Nicotinamide, a form of vitamin B3, was associated with fewer new keratinocyte skin cancers in veterans with a history of the disease. The strongest effect was observed when treatment began following the first cancer, with subsequent cancers occurring at about half the rate compared with unexposed patients. The treatment was linked with fewer squamous cell carcinomas but did not reduce basal cell carcinomas overall.
The analysis included 12,287 veterans who filled a prescription for nicotinamide 500 mg twice daily for more than 30 days. They were compared with 21,535 unexposed veterans matched by the number and timing of prior cancers, as well as demographic and clinical factors. The hazard ratio (HR) for any new skin cancer was 0.86. For squamous cell carcinoma, the HR was 0.78 overall and 0.44 when therapy began after the first cancer. For basal cell carcinoma, the HR was 1.00, showing no overall difference.
Among solid organ transplant recipients, no overall reduction was observed. However, in those with one or two prior cancers, nicotinamide was associated with fewer squamous cell carcinomas. Veterans without other chemopreventive treatments, such as acitretin or field therapy, also showed lower cancer rates with nicotinamide.
Shorter treatment courses were still associated with benefit. Patients prescribed 30 to 90 days of therapy had lower cancer rates, and differences were detectable within the first month of use.
“Timing of treatment was a crucial variable in our study, with patients experiencing benefit only when initiated after the first few skin cancers and then a gradual attenuation of the protective effect," noted lead author, Kimberly F. Breglio, MD, DPhil, of Harvard Medical School and the Veterans Affairs Boston Healthcare System and colleagues.
The study was a retrospective cohort analysis using Veterans Affairs health system data from 1999 to 2024. Patients with at least one prior skin cancer were identified through diagnostic and procedural codes. The primary outcome was time to the next skin cancer, excluding cases within 90 days of baseline to prevent counting preexisting lesions. Propensity score matching balanced exposed and unexposed groups by number and timing of prior cancers, age, sex, race, and other risk factors.
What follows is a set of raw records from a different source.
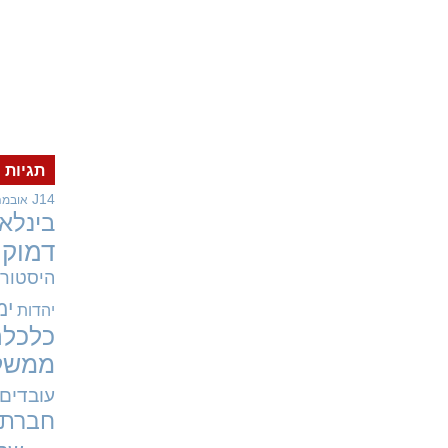
תגיות
J14
אובמה
בינלאו
דמוקר
היסטורי
ימ
יהדות
כלכלה
ממשל
עובדים
חברתי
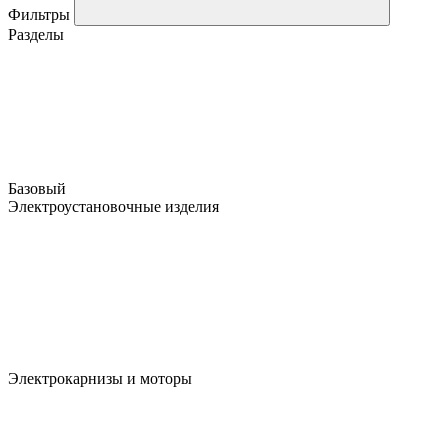
Фильтры
Разделы
Базовый
Электроустановочные изделия
Электрокарнизы и моторы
Limitations included reliance on administrative codes for cancer classification, exclusion of events during the first 90 days that created a period of immortal time, and a predominantly older White male cohort, which may limit generalizability. Over-the-counter nicotinamide use outside the health system was not captured, creating potential exposure misclassification. As an observational study, causality cannot be established.
Full disclosures can be found in the study.